= Beginning of Section =

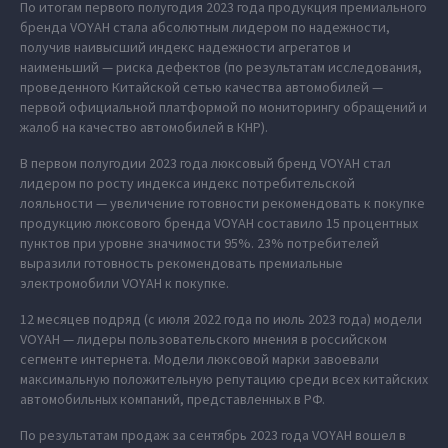
По итогам первого полугодия 2023 года продукция премиального
бренда VOYAH стала абсолютным лидером по надежности,
получив наивысший индекс надежности агрегатов и
наименьший — риска дефектов (по результатам исследования,
проведенного Китайской сетью качества автомобилей —
первой официальной платформой по мониторингу обращений и
жалоб на качество автомобилей в КНР).
В первом полугодии 2023 года люксовый бренд VOYAH стал
лидером по росту индекса индекс потребительской
лояльности — увеличение готовности рекомендовать к покупке
продукцию люксового бренда VOYAH составило 15 процентных
пунктов при уровне значимости 95%. 23% потребителей
выразили готовность рекомендовать премиальные
электромобили VOYAH к покупке.
12 месяцев подряд (с июля 2022 года по июль 2023 года) модели
VOYAH — лидеры пользовательского мнения в российском
сегменте интернета. Модели люксовой марки завоевали
максимальную положительную репутацию среди всех китайских
автомобильных компаний, представленных в РФ.
По результатам продаж за сентябрь 2023 года VOYAH вошел в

= End of Section =

**What you have to do:** Omitting the pictures, repeat all entries exactly.

**Solution for this exercise:**
По итогам первого полугодия 2023 года продукция премиального
бренда VOYAH стала абсолютным лидером по надежности,
получив наивысший индекс надежности агрегатов и
наименьший — риска дефектов (по результатам исследования,
проведенного Китайской сетью качества автомобилей —
первой официальной платформой по мониторингу обращений и
жалоб на качество автомобилей в КНР).
В первом полугодии 2023 года люксовый бренд VOYAH стал
лидером по росту индекса индекс потребительской
лояльности — увеличение готовности рекомендовать к покупке
продукцию люксового бренда VOYAH составило 15 процентных
пунктов при уровне значимости 95%. 23% потребителей
выразили готовность рекомендовать премиальные
электромобили VOYAH к покупке.
12 месяцев подряд (с июля 2022 года по июль 2023 года) модели
VOYAH — лидеры пользовательского мнения в российском
сегменте интернета. Модели люксовой марки завоевали
максимальную положительную репутацию среди всех китайских
автомобильных компаний, представленных в РФ.
По результатам продаж за сентябрь 2023 года VOYAH вошел в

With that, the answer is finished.